— AUFGABE 1 —
Zitiere bitte aus den Datensätzen nur die Zeilen von der Zeile mit „right elbow: (61, 171, -12)“ bis zur Zeile mit „right knee: (386, 227, 9)“, beide eingeschlossen, ohne jede Änderung. Lass die Bildplatzhalter dabei weg.
── EXTRAHIERTER TEXT
Remco Evenepoel aus Belgien während der 7. Etappe der Tour de France in Aktion
Tourreporter

Evenepoel gewinnt Zeitfahren In Wahrheit weiter alles offen bei der Tour

Stand: 05.07.2024 20:56 Uhr

Remco Evenepoel gewinnt das Zeitfahren der 7. Etappe der Tour de France. In der Gesamtwertung kommt er Tadej Pogcar im Gelben Trikot näher. Doch auch die anderen Mitfavoriten auf den Toursieg sind zufrieden.

Von Michael Ostermann, Gevrey-Chambertin

Remco Evenepoel durfte auf dem Podium der Tour zwei Uhren eines der Sponsoren der Tour de France entgegennehmen. Ein passendes Präsent für den Kampf gegen die Uhr, den der Belgier gerade auf der 7. Etappe der Tour de France in Gevrey-Chambertin für sich entschieden hatte. Mit zwölf Sekunden Vorsprung auf Tadej Pogacar war er in dem kleinen Weindorf im Burgund angekommen.

Evenepoel bei der Tour: Etappensieg "ist jetzt erledigt"
────
── VORLIEGENDE EINTRÄGE
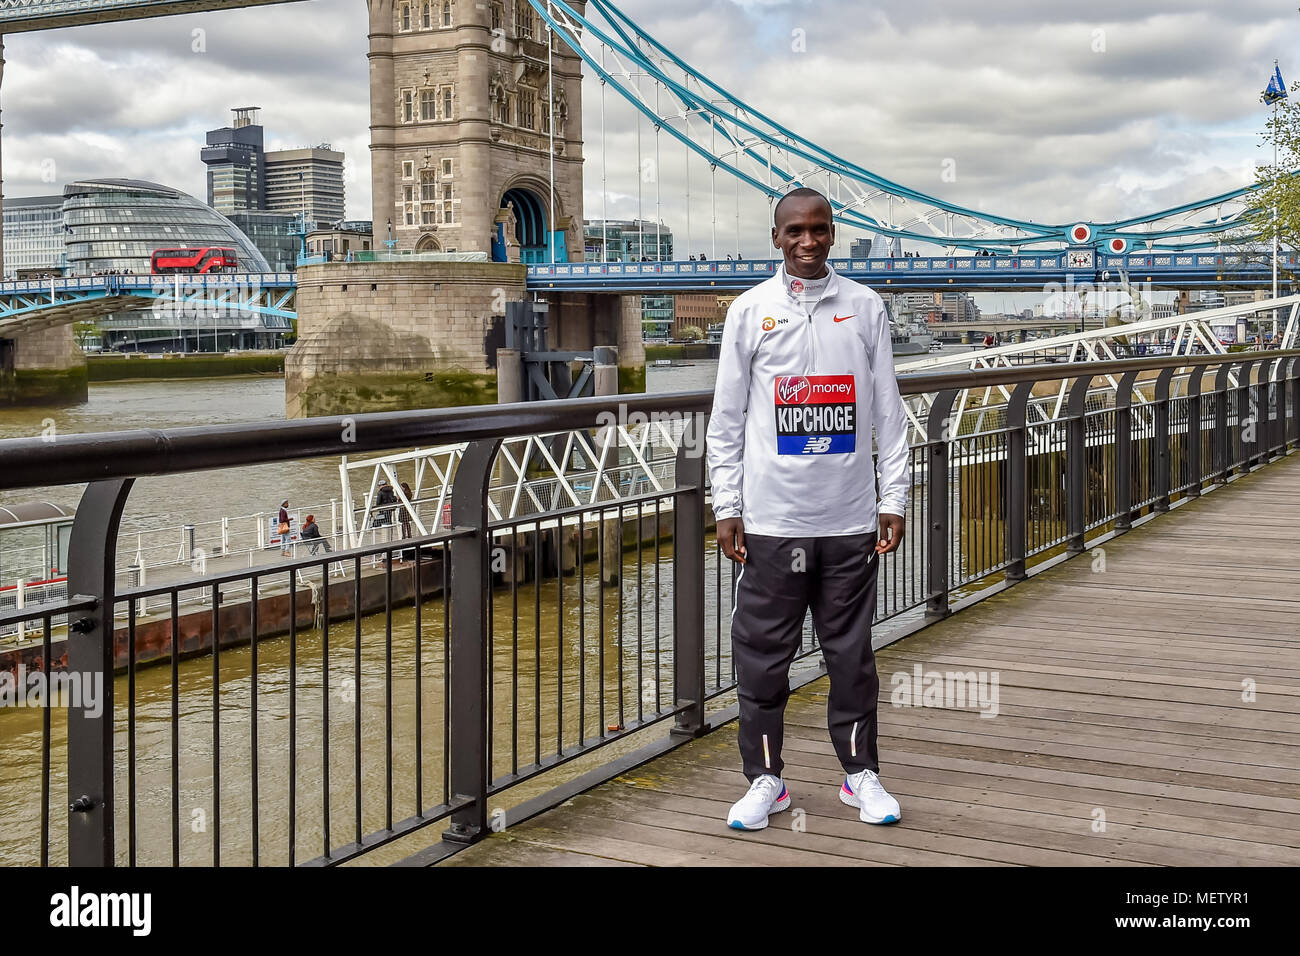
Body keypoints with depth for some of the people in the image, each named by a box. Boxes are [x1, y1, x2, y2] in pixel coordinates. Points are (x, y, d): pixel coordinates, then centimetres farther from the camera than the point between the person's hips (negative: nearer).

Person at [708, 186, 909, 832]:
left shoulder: (865, 308, 5)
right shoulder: (750, 310, 3)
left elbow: (888, 411, 7)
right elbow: (727, 417, 3)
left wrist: (893, 500, 3)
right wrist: (726, 507, -1)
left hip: (851, 519, 1)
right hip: (770, 519, -1)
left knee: (852, 653, 9)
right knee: (762, 655, 4)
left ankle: (860, 773, 23)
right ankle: (765, 779, 18)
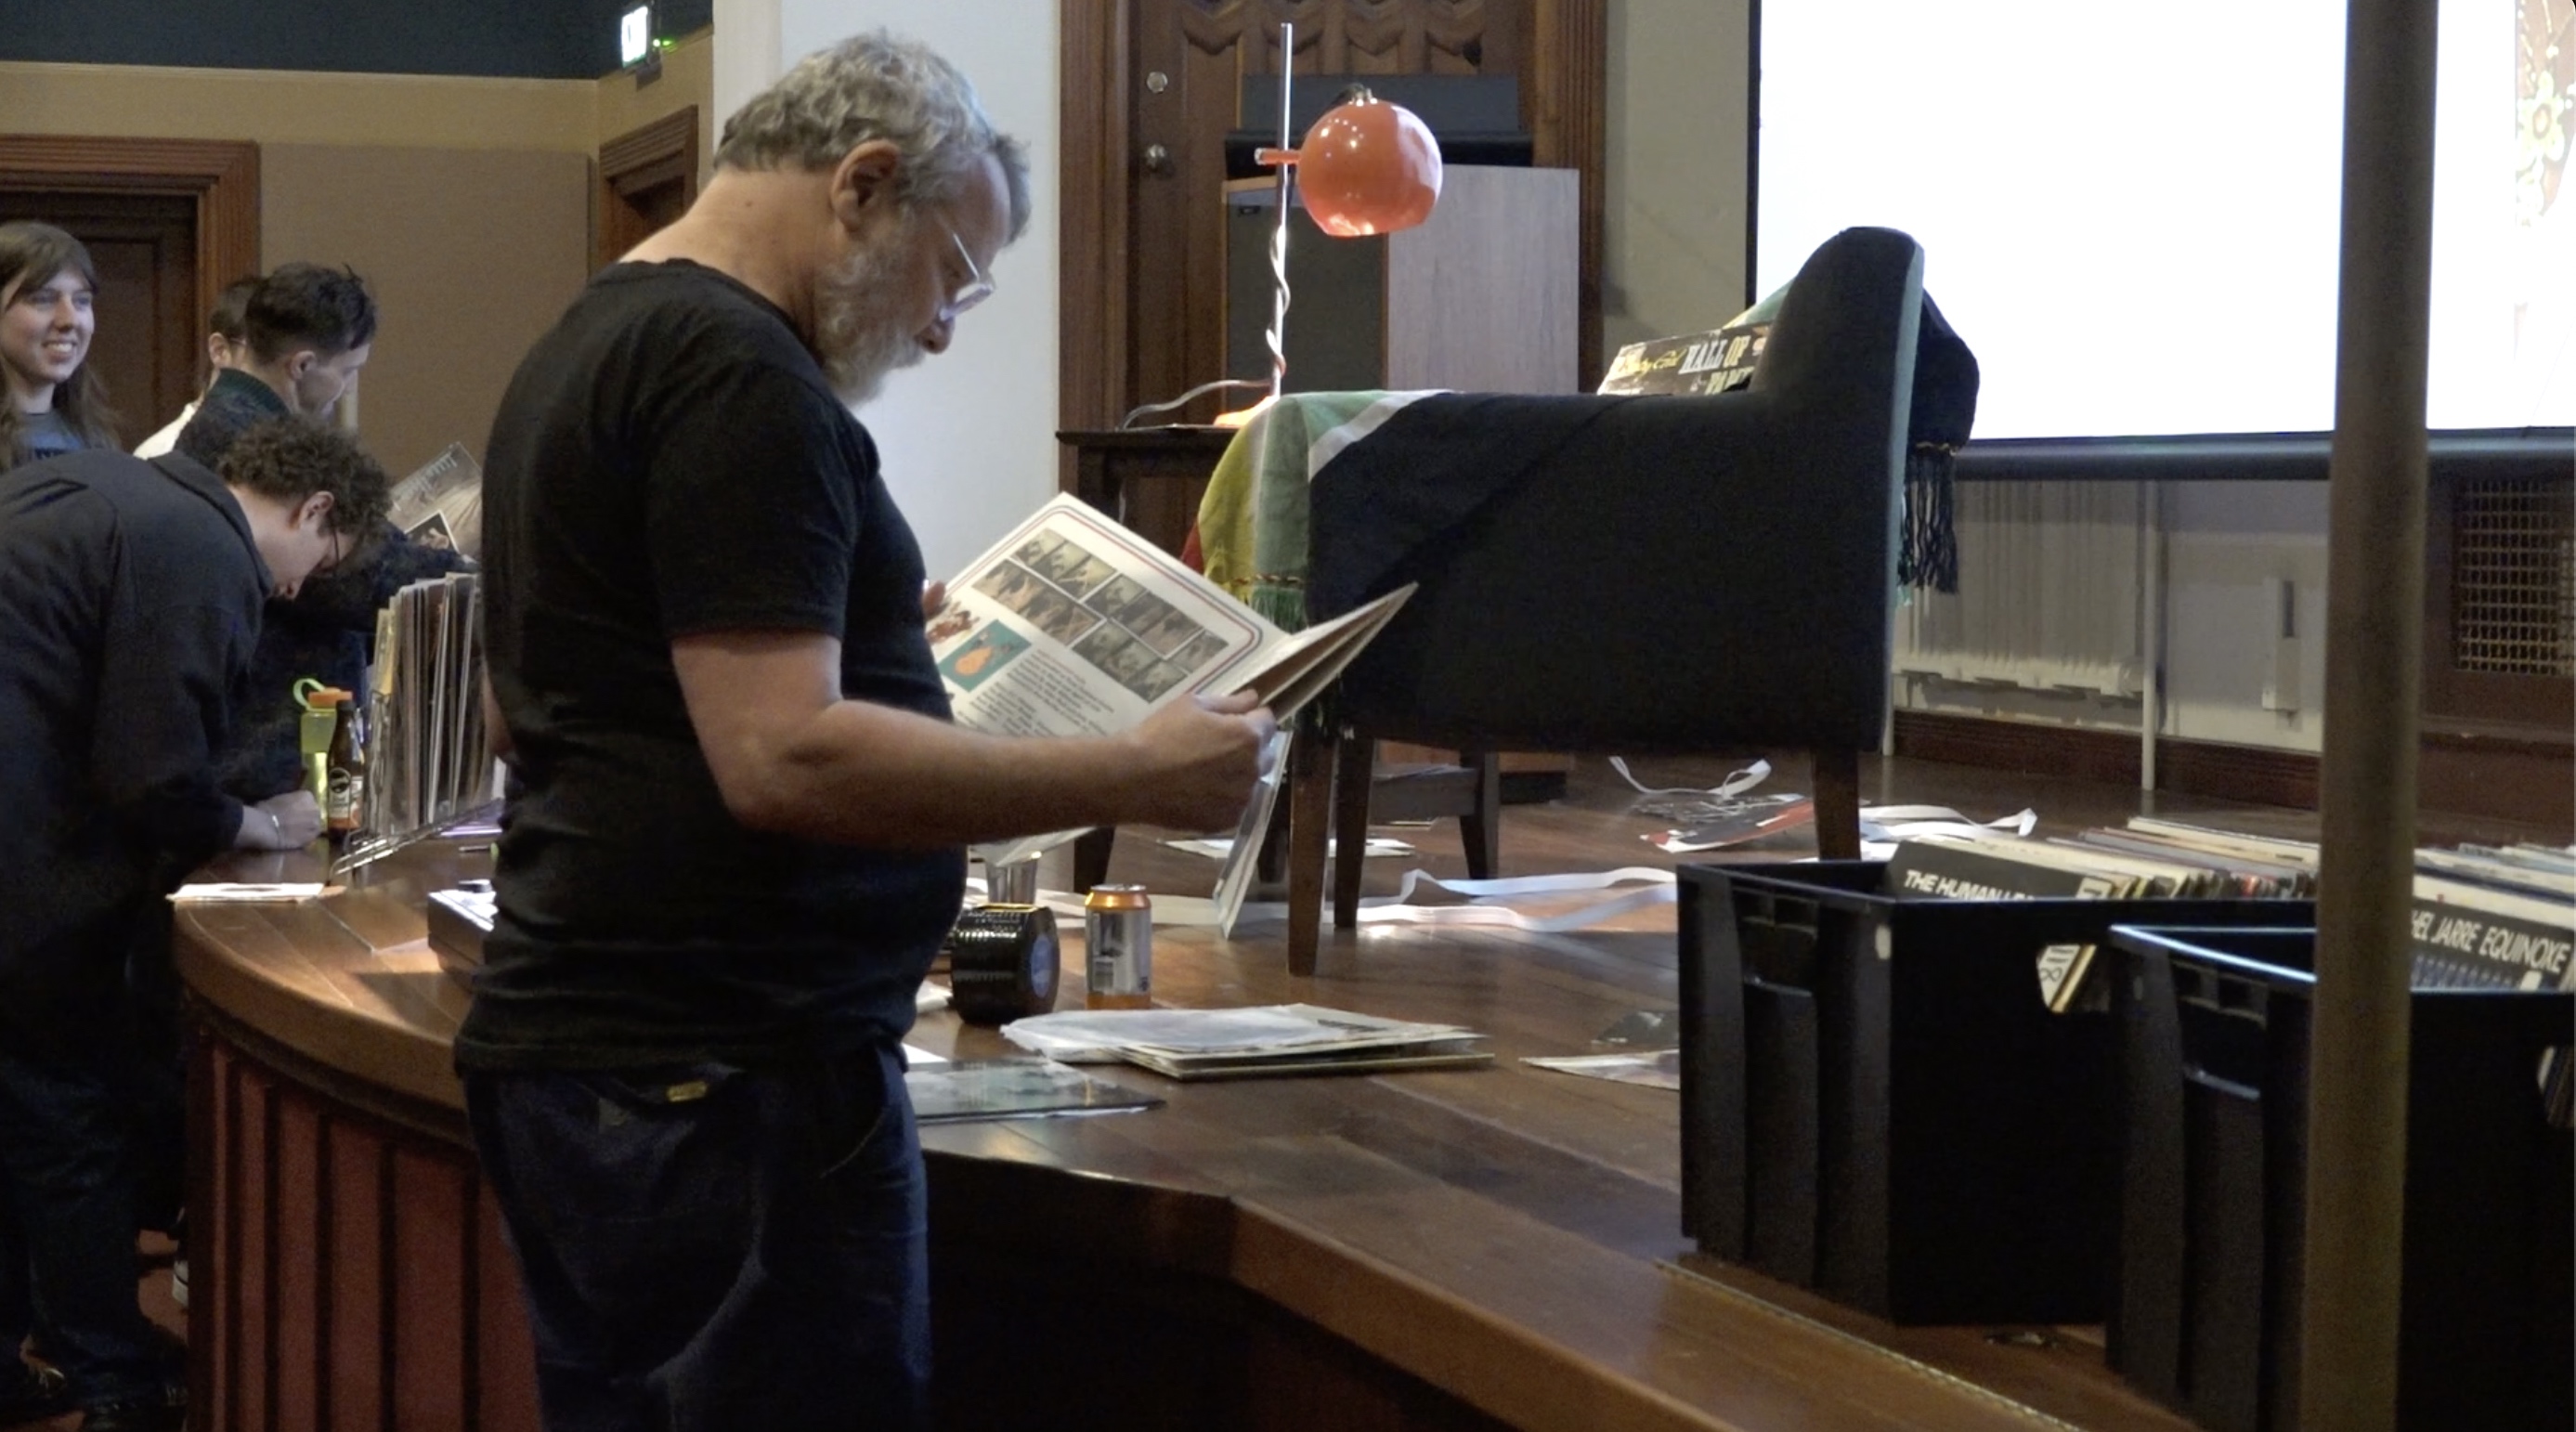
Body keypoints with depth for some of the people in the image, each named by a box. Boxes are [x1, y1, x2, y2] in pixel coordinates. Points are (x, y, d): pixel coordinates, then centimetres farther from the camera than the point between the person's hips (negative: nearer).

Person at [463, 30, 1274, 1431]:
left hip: (572, 1052, 10)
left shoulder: (586, 348, 17)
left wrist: (851, 643, 23)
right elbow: (784, 760, -24)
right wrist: (1139, 776, -20)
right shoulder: (739, 373, -15)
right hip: (730, 1079, -10)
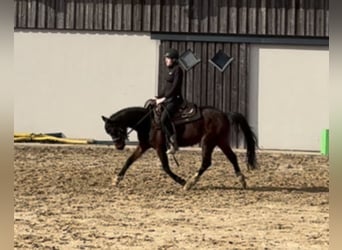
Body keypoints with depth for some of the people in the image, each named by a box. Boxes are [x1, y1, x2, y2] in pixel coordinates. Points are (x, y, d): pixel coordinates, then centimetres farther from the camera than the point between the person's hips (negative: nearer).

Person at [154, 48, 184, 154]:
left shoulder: (177, 70, -10)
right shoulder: (169, 70, 17)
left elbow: (175, 87, -18)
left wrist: (164, 98, -21)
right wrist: (158, 97, 11)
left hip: (175, 99, -10)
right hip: (168, 99, 10)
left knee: (164, 118, -27)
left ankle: (173, 143, -21)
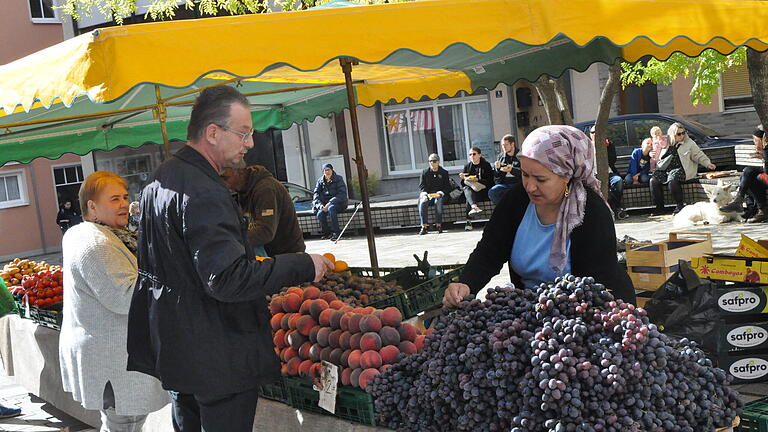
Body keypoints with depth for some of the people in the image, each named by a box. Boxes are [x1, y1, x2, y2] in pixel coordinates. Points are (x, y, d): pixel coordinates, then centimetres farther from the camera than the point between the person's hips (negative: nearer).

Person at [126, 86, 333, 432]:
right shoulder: (204, 194, -23)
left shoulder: (160, 179, 10)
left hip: (173, 348, 10)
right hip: (218, 358, -10)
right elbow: (228, 280, -30)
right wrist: (304, 266, -23)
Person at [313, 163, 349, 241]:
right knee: (319, 214, -27)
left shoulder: (338, 179, -2)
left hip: (338, 203, -4)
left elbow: (342, 194, -12)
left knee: (331, 209, -37)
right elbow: (316, 194, 5)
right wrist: (319, 204, -16)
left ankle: (336, 233, -31)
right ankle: (327, 233, -7)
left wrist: (330, 203, -23)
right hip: (325, 204, 4)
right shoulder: (320, 181, 10)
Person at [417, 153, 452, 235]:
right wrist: (424, 194, -15)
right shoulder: (425, 173, 10)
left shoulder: (444, 173, 7)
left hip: (439, 195, -1)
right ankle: (424, 226, -30)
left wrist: (440, 193, -17)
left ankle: (438, 225, -28)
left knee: (438, 202, -36)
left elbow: (447, 187, 2)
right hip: (427, 195, 1)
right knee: (422, 203, -32)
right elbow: (421, 186, 5)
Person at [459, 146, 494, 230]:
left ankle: (468, 221, -39)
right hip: (471, 191, 3)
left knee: (468, 198, -33)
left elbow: (490, 181, -5)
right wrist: (463, 178, -9)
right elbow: (463, 184, 14)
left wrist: (477, 180, -18)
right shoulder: (467, 166, 18)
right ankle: (474, 206, -59)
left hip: (484, 192, -3)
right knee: (467, 189, -34)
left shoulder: (486, 165, 7)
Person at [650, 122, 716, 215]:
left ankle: (680, 205, -16)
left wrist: (707, 164, -6)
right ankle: (659, 207, -10)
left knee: (672, 181, -34)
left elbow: (699, 155, 7)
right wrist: (652, 154, 10)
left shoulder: (689, 143, 8)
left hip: (679, 169, -4)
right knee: (653, 181, -20)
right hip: (664, 169, 4)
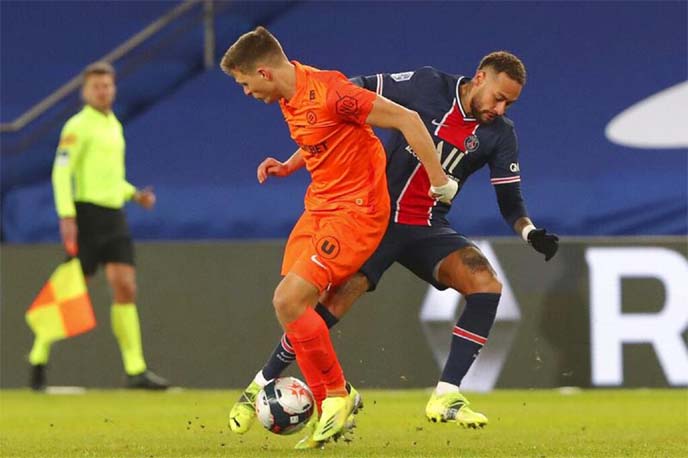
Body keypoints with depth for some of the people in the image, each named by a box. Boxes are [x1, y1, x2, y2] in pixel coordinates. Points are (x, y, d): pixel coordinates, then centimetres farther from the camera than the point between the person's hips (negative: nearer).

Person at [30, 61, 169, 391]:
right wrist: (66, 216, -20)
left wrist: (135, 194, 14)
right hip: (88, 213, -7)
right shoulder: (78, 126, -6)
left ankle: (136, 370, -5)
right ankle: (39, 358, 11)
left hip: (114, 216, 7)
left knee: (125, 288, -3)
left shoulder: (114, 125, 18)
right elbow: (61, 171, -12)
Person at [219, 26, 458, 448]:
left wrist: (439, 180, -17)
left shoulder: (329, 92, -21)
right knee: (288, 304, 1)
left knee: (290, 300, -18)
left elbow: (407, 120, -20)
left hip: (356, 211, -9)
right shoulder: (288, 99, 8)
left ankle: (338, 394, 1)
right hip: (319, 207, 9)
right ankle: (332, 413, 11)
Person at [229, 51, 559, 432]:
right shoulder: (428, 86, -10)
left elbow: (510, 201, 3)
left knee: (487, 285, -22)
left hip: (429, 229, 3)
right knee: (331, 306, -16)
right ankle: (260, 386, 6)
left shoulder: (500, 134, -1)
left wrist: (531, 232, -21)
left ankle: (446, 397, -15)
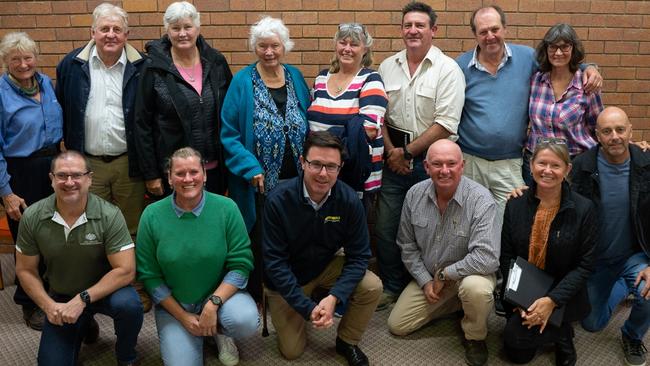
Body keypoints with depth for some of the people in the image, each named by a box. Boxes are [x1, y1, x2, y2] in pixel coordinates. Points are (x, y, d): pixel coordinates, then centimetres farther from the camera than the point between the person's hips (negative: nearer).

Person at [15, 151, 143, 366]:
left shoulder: (109, 215, -22)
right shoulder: (32, 217, -13)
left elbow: (126, 270, -23)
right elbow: (25, 270, -1)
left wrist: (82, 300, -28)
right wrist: (48, 306, -14)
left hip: (103, 290, -2)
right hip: (60, 298, 3)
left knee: (128, 304, -35)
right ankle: (82, 326, 25)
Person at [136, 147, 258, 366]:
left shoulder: (226, 208, -13)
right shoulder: (152, 216, -10)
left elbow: (241, 264, -12)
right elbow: (149, 276, -5)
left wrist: (213, 304, -22)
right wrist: (183, 317, -8)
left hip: (221, 293, 0)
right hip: (173, 304, 1)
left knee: (246, 321, -30)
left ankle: (219, 331, 6)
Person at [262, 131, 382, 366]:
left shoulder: (349, 201, -21)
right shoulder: (278, 200, -28)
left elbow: (358, 256, -15)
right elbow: (275, 262, -23)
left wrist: (334, 297, -30)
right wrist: (308, 308, -26)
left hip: (327, 266, 2)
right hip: (287, 278, -2)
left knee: (372, 287, -23)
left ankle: (347, 342, 4)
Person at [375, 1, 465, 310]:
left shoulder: (448, 70, -8)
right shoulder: (388, 67, 7)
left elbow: (446, 125, -14)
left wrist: (407, 152, -12)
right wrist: (391, 150, -5)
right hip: (394, 158, 4)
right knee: (386, 227, 9)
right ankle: (392, 287, 27)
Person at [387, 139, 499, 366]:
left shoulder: (481, 200, -26)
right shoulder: (414, 195, -10)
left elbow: (487, 258, -33)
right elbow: (407, 246, 2)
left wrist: (445, 275, -23)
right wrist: (425, 281, -7)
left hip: (469, 273, -5)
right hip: (428, 277, 5)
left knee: (476, 288, -39)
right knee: (397, 326, 0)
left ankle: (474, 337, -5)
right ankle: (453, 303, 21)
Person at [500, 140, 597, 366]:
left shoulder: (584, 209, -11)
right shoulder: (515, 205, -3)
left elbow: (585, 265, -10)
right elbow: (506, 257, -3)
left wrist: (552, 300, -21)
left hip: (563, 295, -4)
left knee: (516, 337, -23)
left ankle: (562, 333, 7)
────
— AUFGABE 2 —
Gib den Artikel über das Zeitfahren bei der Tour de France vollständig und unverändert aus.

— ERGEBNIS 1 —
right elbow: (61, 171, -12)
Person at [219, 26, 458, 448]:
left wrist: (439, 180, -17)
left shoulder: (329, 92, -21)
right knee: (288, 304, 1)
left knee: (290, 300, -18)
left elbow: (407, 120, -20)
left hip: (356, 211, -9)
right shoulder: (288, 99, 8)
left ankle: (338, 394, 1)
right hip: (319, 207, 9)
right ankle: (332, 413, 11)
Person at [229, 51, 559, 432]:
right shoulder: (428, 86, -10)
left elbow: (510, 201, 3)
left knee: (487, 285, -22)
left hip: (429, 229, 3)
right knee: (331, 306, -16)
right ankle: (260, 386, 6)
left shoulder: (500, 134, -1)
left wrist: (531, 232, -21)
left ankle: (446, 397, -15)
Body keypoints with depth for some of the people in the image, each named by a box. Boxes are [x1, y1, x2, y2] in pixel coordinates. Points are (x, y, d): pixel coordinates, then centimetres farther from the camera than the point between the person's hips (negative: nearer).

Person at [15, 151, 143, 366]:
left shoulder: (109, 215, -22)
right shoulder: (32, 217, -13)
left elbow: (126, 270, -23)
right elbow: (25, 270, -1)
left wrist: (82, 300, -28)
right wrist: (48, 306, -14)
left hip: (103, 290, -2)
right hip: (60, 298, 3)
left knee: (128, 304, -35)
right ankle: (82, 326, 25)
Person at [136, 147, 258, 366]:
left shoulder: (226, 208, -13)
right shoulder: (152, 216, -10)
left elbow: (241, 264, -12)
right elbow: (149, 276, -5)
left wrist: (213, 304, -22)
right wrist: (183, 317, -8)
left hip: (221, 293, 0)
right hip: (173, 304, 1)
left knee: (246, 321, -30)
left ankle: (219, 331, 6)
Person at [262, 131, 382, 366]:
left shoulder: (349, 201, -21)
right shoulder: (278, 200, -28)
left elbow: (358, 256, -15)
right elbow: (275, 262, -23)
left wrist: (334, 297, -30)
right wrist: (308, 308, -26)
left hip: (327, 266, 2)
right hip: (287, 278, -2)
left knee: (372, 287, -23)
left ankle: (347, 342, 4)
Person at [375, 1, 465, 310]:
left shoulder: (448, 70, -8)
right shoulder: (388, 67, 7)
left elbow: (446, 125, -14)
left wrist: (407, 152, -12)
right wrist: (391, 150, -5)
right hip: (394, 158, 4)
right knee: (386, 227, 9)

— ERGEBNIS 2 —
Remco Evenepoel aus Belgien während der 7. Etappe der Tour de France in Aktion
Tourreporter

Evenepoel gewinnt Zeitfahren In Wahrheit weiter alles offen bei der Tour

Stand: 05.07.2024 20:56 Uhr

Remco Evenepoel gewinnt das Zeitfahren der 7. Etappe der Tour de France. In der Gesamtwertung kommt er Tadej Pogcar im Gelben Trikot näher. Doch auch die anderen Mitfavoriten auf den Toursieg sind zufrieden.

Von Michael Ostermann, Gevrey-Chambertin

Remco Evenepoel durfte auf dem Podium der Tour zwei Uhren eines der Sponsoren der Tour de France entgegennehmen. Ein passendes Präsent für den Kampf gegen die Uhr, den der Belgier gerade auf der 7. Etappe der Tour de France in Gevrey-Chambertin für sich entschieden hatte. Mit zwölf Sekunden Vorsprung auf Tadej Pogacar war er in dem kleinen Weindorf im Burgund angekommen.

Evenepoel bei der Tour: Etappensieg "ist jetzt erledigt"